First of all, non-techies don't distinguish between hosts and the software served by that host. And they certainly don't distinguish between data stored on the host and encrypted data, interleaved in the same GUI, processed by the same software. If the host is trustworthy, the software is also, right? And if the host isn't trustworthy, why would I even consider typing in my medical details into it's software?
Next, even if you're one of the three people who hasn't stopped reading this blog entry yet and understands the issues involved, how are you going to ensure that your confidential data is not surreptitiously sent out without your knowing? How are you going to trust the application, if you don't trust the host that's serving you the application code on each page? You're going to audit the full client-side JavaScript application manually? You're going to do that on each page reload, to see if they maybe injected some malicious script? You're going to set up an auditing service that alerts you if anything changes in the JavaScript application code tomorrow?
transforming the concept
In short, programming a host-proof hosting application creates more problems than it solves.
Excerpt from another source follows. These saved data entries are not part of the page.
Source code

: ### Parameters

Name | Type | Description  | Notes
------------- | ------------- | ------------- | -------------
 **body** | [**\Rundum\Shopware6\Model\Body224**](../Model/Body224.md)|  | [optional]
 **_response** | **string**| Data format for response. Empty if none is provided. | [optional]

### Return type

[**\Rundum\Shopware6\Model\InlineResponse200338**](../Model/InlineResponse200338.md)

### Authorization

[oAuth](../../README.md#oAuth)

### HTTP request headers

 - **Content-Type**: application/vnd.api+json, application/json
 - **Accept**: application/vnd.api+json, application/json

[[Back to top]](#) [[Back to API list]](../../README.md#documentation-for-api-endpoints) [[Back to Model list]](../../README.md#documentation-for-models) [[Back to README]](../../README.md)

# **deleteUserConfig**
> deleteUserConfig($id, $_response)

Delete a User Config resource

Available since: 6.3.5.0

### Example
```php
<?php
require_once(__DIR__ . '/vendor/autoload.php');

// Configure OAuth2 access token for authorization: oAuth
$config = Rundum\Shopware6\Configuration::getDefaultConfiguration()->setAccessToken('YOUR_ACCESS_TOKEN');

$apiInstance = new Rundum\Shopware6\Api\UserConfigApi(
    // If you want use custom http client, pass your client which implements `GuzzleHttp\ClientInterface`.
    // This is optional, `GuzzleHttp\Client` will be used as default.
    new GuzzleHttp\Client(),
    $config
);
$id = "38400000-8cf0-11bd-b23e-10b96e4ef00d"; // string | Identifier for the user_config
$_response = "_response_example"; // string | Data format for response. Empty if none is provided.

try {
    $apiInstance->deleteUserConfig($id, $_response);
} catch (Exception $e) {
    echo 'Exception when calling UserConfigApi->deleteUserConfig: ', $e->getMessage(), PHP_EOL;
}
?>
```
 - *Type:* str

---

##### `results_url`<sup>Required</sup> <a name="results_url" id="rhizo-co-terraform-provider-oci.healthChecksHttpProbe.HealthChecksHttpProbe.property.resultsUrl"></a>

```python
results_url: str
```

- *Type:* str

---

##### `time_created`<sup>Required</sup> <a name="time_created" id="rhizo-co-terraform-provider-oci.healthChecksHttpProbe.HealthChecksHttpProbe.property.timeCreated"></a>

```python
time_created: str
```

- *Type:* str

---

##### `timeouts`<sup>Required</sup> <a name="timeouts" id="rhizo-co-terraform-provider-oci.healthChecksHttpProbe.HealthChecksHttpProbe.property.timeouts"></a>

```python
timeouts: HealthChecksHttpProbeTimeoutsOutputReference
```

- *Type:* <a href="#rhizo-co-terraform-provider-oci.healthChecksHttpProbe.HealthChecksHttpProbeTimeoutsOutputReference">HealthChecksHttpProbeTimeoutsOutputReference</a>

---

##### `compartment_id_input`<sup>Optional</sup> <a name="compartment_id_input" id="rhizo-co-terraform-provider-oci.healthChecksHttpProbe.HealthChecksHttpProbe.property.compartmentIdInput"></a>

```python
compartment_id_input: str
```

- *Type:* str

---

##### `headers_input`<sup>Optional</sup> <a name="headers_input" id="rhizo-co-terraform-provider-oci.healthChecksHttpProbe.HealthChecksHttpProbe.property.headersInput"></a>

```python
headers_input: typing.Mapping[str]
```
It's against the grain in several respects:
- It fosters user isolation in a web context that naturally seeks to connect users;
- It violates basic MVC software architecture principles by pulling data processing into the GUI layer;
- It tries to replace a well-understood trust mechanism (a host is a brand, for chrissake!) with an obscure alternative that just doesn't cut it.
However, if you ditch the threat model in which the web host is the user's adversary, new opportunities emerge.
Envision a different threat model, in which user and web host cooperate to protect sensitive data against a third party adversary.
a confidential health care web application
Say, we have a health care context and wish to separate personally identifiable data (name, address, date of birth) from the actual health records (symptoms, diagnosis, treatment). The two data sets can only be connected by the user, which stores her own connection key safely encrypted through the algorithm described above. Additionally, the user provides the web host with a separate connection key for billing and/or emergency access. The web host connection key is protected by a one-way public key encryption.
In this scenario, the web host software can only connect the two data sets (addresses and medical) if a human operator of the web host provides the secret key that unlocks the connection. This secret key is not stored on the web host. Consequently, should the web host be compromised and the database stolen, a hacker will not be able to link address information to sensitive medical data. Only the user or the web host operator can make that connection, ensuring confidentiality.